**本文**
+++++

アラブ首長国連邦の医療事情とは?前編

本日は、外務省から発表されている世界の医療事情をご紹介。
本日はアラブ首長国連邦。医療事情のご案内です。

1.衛生・医療事情一般

衛生状態は比較的良好です。都市部の水道水は主に海水を脱塩化して作られていま
す。そのため精製された時点ではきれいですが、各家庭に届くまでに汚染されている
場合がありますので、飲用には用いない方がよいでしょう。
夏の気温は日中50度前後まで上がります。周囲は砂漠ですが湿度もかなり高く、特に
夜間はかなり蒸し暑く感じます。冬は昼でも過ごしやすく、夜は10度近くまで気温が
下がることもあります。
産油国で経済的に豊かであり、公立病院の設備は最先端、あるいはそれに近いものが
そろえられています。人口の約8割が外国人というお国柄、病院のスタッフも多くは外
国人です。国籍は様々で、医療技術や疾病への対応は医師の出身国により異なること
があります。 医療機関は公立(国立・首長国立)と私立の両方がありますが、公立医
療機関を利用する場合はヘルス・カード(有料)があると医療費が安くなります。
ヘルス・カードは日本の保険証にあたるものですが、私立病院を受診する場合には必
要ありません。公立病院は二次、三次医療機関であり、通常はまず公立診療所か私立
病院を受診します。そのうえで必要があれば公立病院を紹介されます。ただし救急は
この限りではありません。
私立病院は医療費がやや高額ですが、サービスの面では公立病院より充実していま
す。医療レベルも悪くないので、多くの邦人は私立病院を利用しています。
医薬品はほとんどが欧州、米国、中近東各国からの輸入品です。
薬局では薬の服用法なども教えてくれますし、抗生物質、解熱剤など多くの医薬品が
処方箋なしに購入できます(処方箋が必要なものもあります)。

+++++

**参考資料**
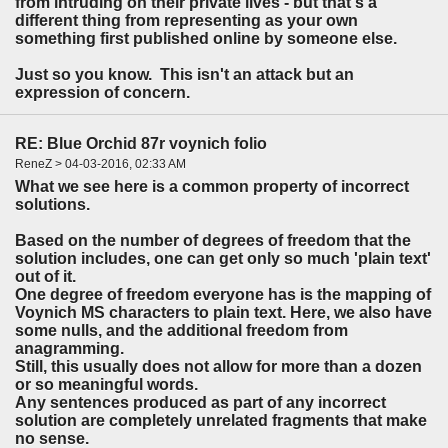
from intruding on their private lives - but that's a
different thing from representing as your own
something first published online by someone else.
Just so you know. This isn't an attack but an
expression of concern.
RE: Blue Orchid 87r voynich folio
ReneZ > 04-03-2016, 02:33 AM
What we see here is a common property of incorrect
solutions.
Based on the number of degrees of freedom that the
solution includes, one can get only so much 'plain text'
out of it.
One degree of freedom everyone has is the mapping of
Voynich MS characters to plain text. Here, we also have
some nulls, and the additional freedom from
anagramming.
Still, this usually does not allow for more than a dozen
or so meaningful words.
Any sentences produced as part of any incorrect
solution are completely unrelated fragments that make
no sense.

+++++

**学習課題**
• 1. アラブ首長国連邦の医療事情についての本文を読み、次の問いに答えなさい。
(a) 都市部の水道水は主にどのようにして作られていますか。
(b) 公立医療機関を利用する場合、ヘルス・カードがあると何が変わりますか。
(c) 医薬品のほとんどは、どこからの輸入品ですか。
• 2. アラブ首長国連邦の医療事情についての本文のうち、「本日は、外務省から発表されている世界の医療事情をご紹介。」から「下がることもあります。」までを、両端を含めて一字一句変えずに書き出しなさい。
資料はここでの学習には使いません。

**解答例**
• 1.
(a) 海水を脱塩化して作られています。
(b) 医療費が安くなります。
(c) 欧州、米国、中近東各国からの輸入品です。

• 2.
本日は、外務省から発表されている世界の医療事情をご紹介。
本日はアラブ首長国連邦。医療事情のご案内です。

1.衛生・医療事情一般

衛生状態は比較的良好です。都市部の水道水は主に海水を脱塩化して作られていま
す。そのため精製された時点ではきれいですが、各家庭に届くまでに汚染されている
場合がありますので、飲用には用いない方がよいでしょう。
夏の気温は日中50度前後まで上がります。周囲は砂漠ですが湿度もかなり高く、特に
夜間はかなり蒸し暑く感じます。冬は昼でも過ごしやすく、夜は10度近くまで気温が
下がることもあります。